* **Consigne**
Relève chaque ligne de la liste qui contient la chaîne « Others ». La casse compte.

[Tâches de compréhension de figures]
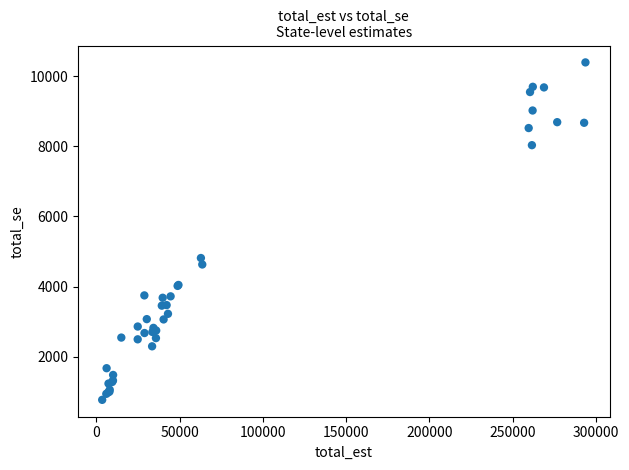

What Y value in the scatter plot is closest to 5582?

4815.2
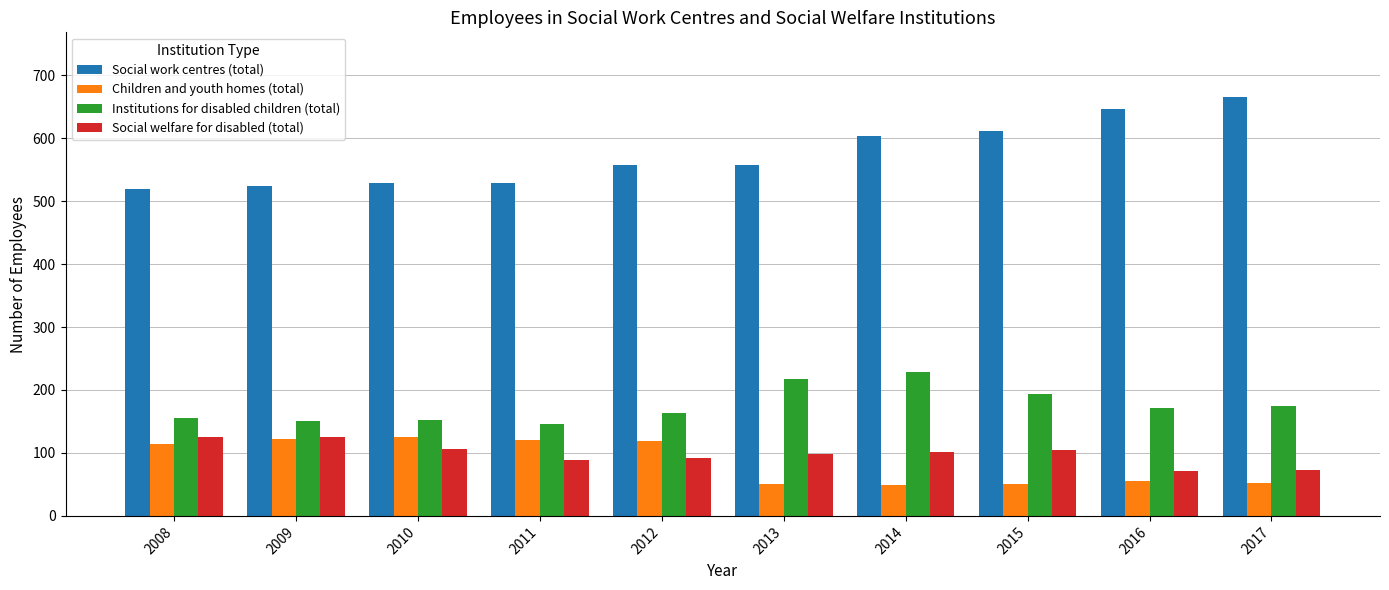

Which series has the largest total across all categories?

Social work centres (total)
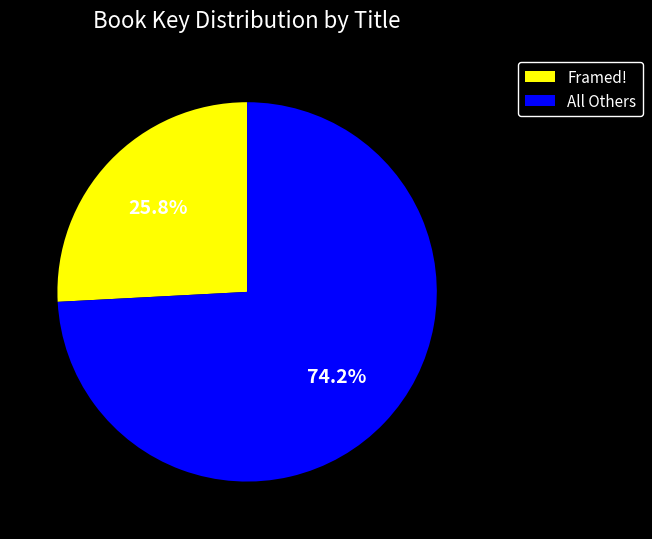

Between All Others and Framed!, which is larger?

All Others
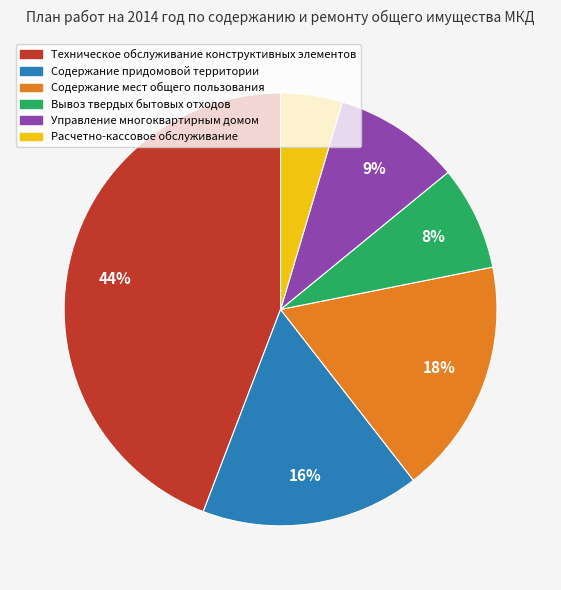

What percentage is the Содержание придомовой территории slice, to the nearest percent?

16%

* **Exercice corrigé**
Between All Others and Framed!, which is larger?
All Others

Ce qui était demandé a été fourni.